We did not miss out on the Race to the Top primarily because of the fact that we have not yet adopted the Common Core standards that are still in draft form. But that is the easy give for the Patrick administration. First, the Patrick folks don’t want to do the hard work necessary to address the major failing in the application — the lack of any sense as to how they would evaluate teachers using student and other data.

That would take imagination, the expenditure of political capital, and good blocking and tackling. They lack all of the above.

Adopting the Common Core standards is an easy one for an administration that has been willing, as Charlie Chieppo and I noted in a piece in the Wall Street Journal today, to weaken

the state’s emphasis on objective assessments by giving so-called 21st century skills like “global awareness” and “cultural competence” equal billing with academic content in its standardized tests.

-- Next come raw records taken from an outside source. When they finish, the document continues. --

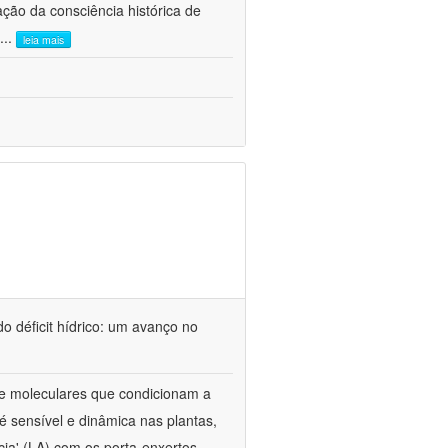
ão da consciência histórica de
...
leia mais
o déficit hídrico: um avanço no
s e moleculares que condicionam a
é sensível e dinâmica nas plantas,
cia' (LA) com os porta-enxertos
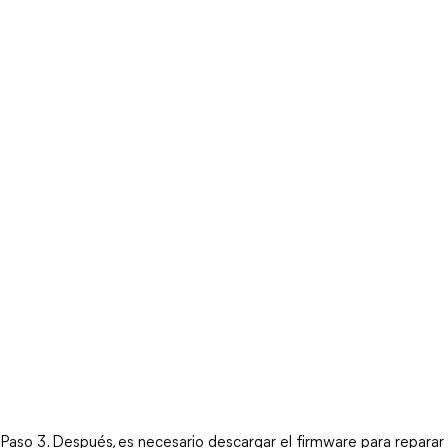
Paso 3. Después, es necesario descargar el firmware para reparar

But the question I have for Arne Duncan and the president is why are they immune to empirical evidence? Why is the Race to the Top application premised on a failed strategy, a kumbaya strategy, and a clearly inferior strategy? That is, why are our federal leaders racing to support “turnaround school” scenarios that have almost uniformly failed across the country; to insist that we secure union support when the unions, together with superintendents and school committees, have most often opposed hard reforms (including standards); and to arm-twist us to adopt national standards that are markedly inferior to our state standards?

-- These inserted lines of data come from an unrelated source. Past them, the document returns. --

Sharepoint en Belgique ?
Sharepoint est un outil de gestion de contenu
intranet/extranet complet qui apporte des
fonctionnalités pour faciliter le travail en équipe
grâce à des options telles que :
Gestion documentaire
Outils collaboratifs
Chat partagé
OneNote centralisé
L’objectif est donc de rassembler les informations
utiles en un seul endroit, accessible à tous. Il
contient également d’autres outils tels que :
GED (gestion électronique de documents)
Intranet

Such wisdom from Washington. Forgive me if I yawn.

Entry Filed under: Education

2 Comments Add your own

  • 1. Mary Gregor  |  April 6th, 2010 at 3:30 pm

    If found your piece in the WSJ interesting. However, you didn’t mention the school choice aspect of reform and its impact on the improvements in Massachusetts education. Although this is only public, not private school choice, districts were forced to confront their shortcomings or lose students – usually the motivated ones. Allowing parents and students to walk out on an underperforming school staffed with clueless or arrogant administrators gives them the opportunity to attend a school with better curriculum and a more serious approach to learning. For my family, it was a godsend.

  • 2. Eduardo del Solar  |  May 4th, 2010 at 9:04 am

    That is, why are our federal leaders racing to support “turnaround school” scenarios that have almost uniformly failed across the country.

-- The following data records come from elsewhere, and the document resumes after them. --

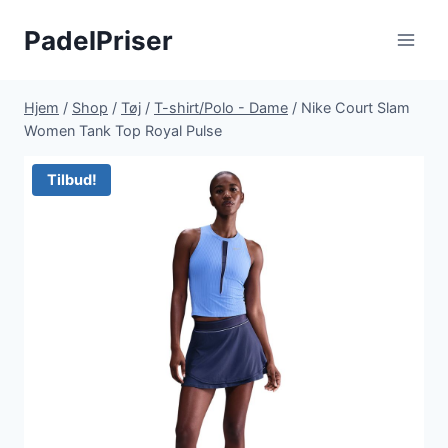
Fortsæt
PadelPriser
til
indhold
Hjem
/
Shop
/
Tøj
/
T-shirt/Polo - Dame
/
Nike Court Slam
Women Tank Top Royal Pulse
Tilbud!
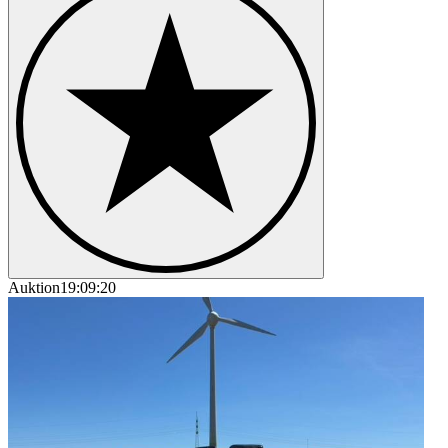
Auktion
19:09:20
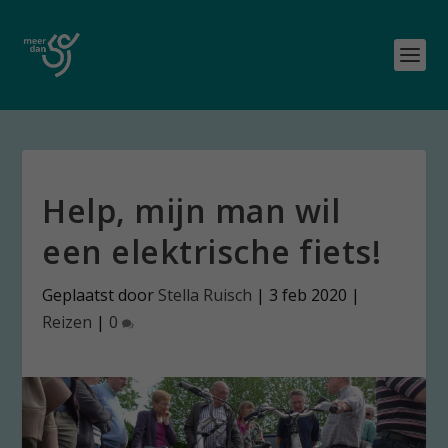
Help, mijn man wil
een elektrische fiets!
Geplaatst door
Stella Ruisch
|
3 feb 2020
|
Reizen
|
0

    Don’t blame the feds. Here in Boston Court St will screw thing up quite well when applying more of the same top down management strategies that continue to ruin school systems in our nation.

    Even though the BPS has no evaluations for teachers, they now claim the selection to keep teachers in turn around was based on performance evaluations that do not exist (based on Globe story) to select the teachers!!! Turn around schools will fail because of incompetent LOCAL, not federal, burrocrats.

    to insist that we secure union support when the unions, together with superintendents and school committees, have most often opposed hard reforms (including standards);

    We are against reform because reform or deform based on top down corporate principles has failed everywhere. We did not need Diane’s book to prove that. Do we need Chief Knowledge Officers that have never been in a classroom telling skilled teachers how to teach?

    Bottom line is schools will continue to fail as long as buy in from teachers is excluded from the teaching process. Big kudos to Mass unions for rejecting the Race to the Bottom funding!